Craig does have a winner on his hands. Nice rotator and well worth a look for
folks that are tired of rebuilding T2X's.
1) A note about installation. The RD1800 is a cylinder shape and there is no
easy way to grip it for hauling up the tower. In the first one I had hands on,
the rotor came with a screw eye that is inserted into the top of the rotor.
That eye lets you attach your pull rope to the rotor to haul it up. Looked like
a good idea.
Be aware that when items are hauled up a tower on a rope they will often
rotate. If a screw-eye attachment point rotates the wrong way you might find a
rotor dropping away from your haul rope at ~9.9 m/s^2.
2) On N6RO's initial RD1800 we had a problem with a little nylon gear that
drives the indicator potentiometer slipping on it's shaft. When that gear slips
the rotor still rotates, but you don't see any evidence of it on the indicator
box. Craig is going to change that design, but if your rotor has this little
gear simply press fit to the shaft (intial design), you might want to modify it
before installation. We used some super glue to fix Ken's on the tower and so
far that's held, but I doubt that it'll be a permanent fix.

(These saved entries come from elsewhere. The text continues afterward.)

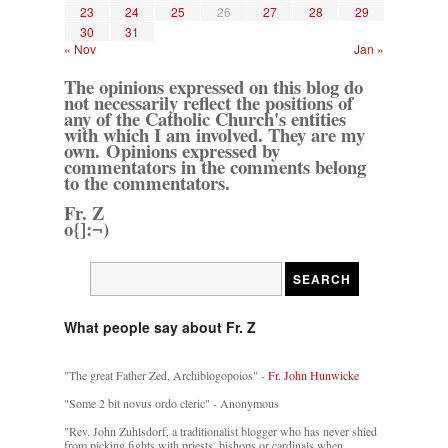
23
24
25
26
27
28
29
30
31
« Nov
Jan »
The opinions expressed on this blog do
not necessarily reflect the positions of
any of the Catholic Church's entities
with which I am involved. They are my
own. Opinions expressed by
commentators in the comments belong
to the commentators.
Fr. Z
o{]:¬)
What people say about Fr. Z
"The great Father Zed, Archiblogopoios" -
Fr. John Hunwicke
"Some 2 bit novus ordo cleric" - Anonymous
"Rev. John Zuhlsdorf, a traditionalist blogger who has never shied
from picking fights with priests, bishops or cardinals when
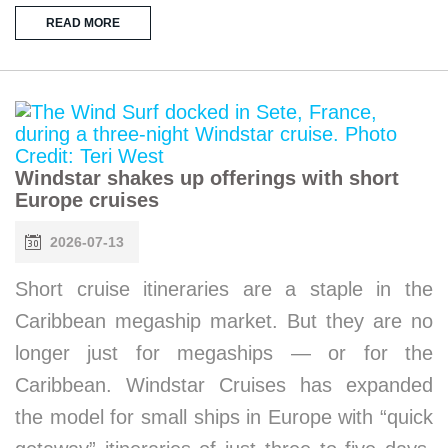
READ MORE
Windstar shakes up offerings with short
Europe cruises
2026-07-13
Short cruise itineraries are a staple in the
Caribbean megaship market. But they are no
longer just for megaships — or for the
Caribbean. Windstar Cruises has expanded
the model for small ships in Europe with “quick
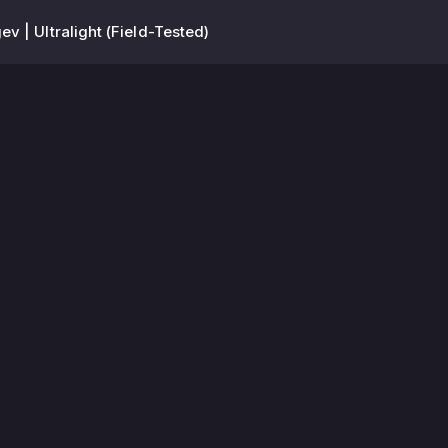
ev | Ultralight (Field-Tested)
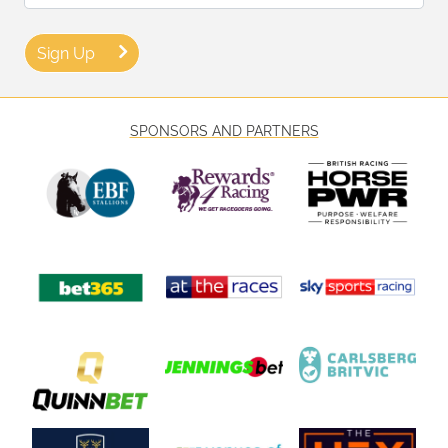
Sign Up
SPONSORS AND PARTNERS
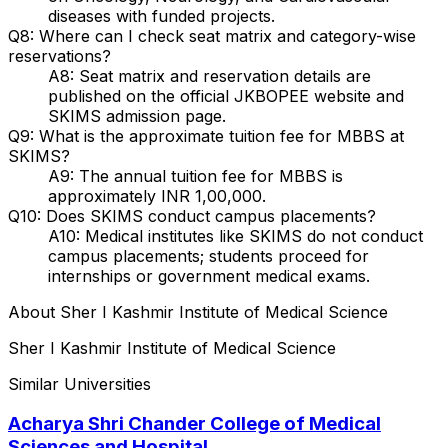
diseases with funded projects.
Q8: Where can I check seat matrix and category-wise
reservations?
A8: Seat matrix and reservation details are
published on the official JKBOPEE website and
SKIMS admission page.
Q9: What is the approximate tuition fee for MBBS at
SKIMS?
A9: The annual tuition fee for MBBS is
approximately INR 1,00,000.
Q10: Does SKIMS conduct campus placements?
A10: Medical institutes like SKIMS do not conduct
campus placements; students proceed for
internships or government medical exams.
About
Sher I Kashmir Institute of Medical Science
Sher I Kashmir Institute of Medical Science
Similar Universities
Acharya Shri Chander College of Medical
Sciences and Hospital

3) For use in side mount applications - the footprint of the RD1800 is a bit
wider than the M2-Orion, T2X, and Yaesu rotors. On some swinging gate type
antenna mounts the rotor won't fit properly and you'll need to make some spacer
blocks to get everything to fit.
Such is life with rotors...I'd still buy the RD1800 in a heartbeat and am
looking forward to seeing how they hold up in use.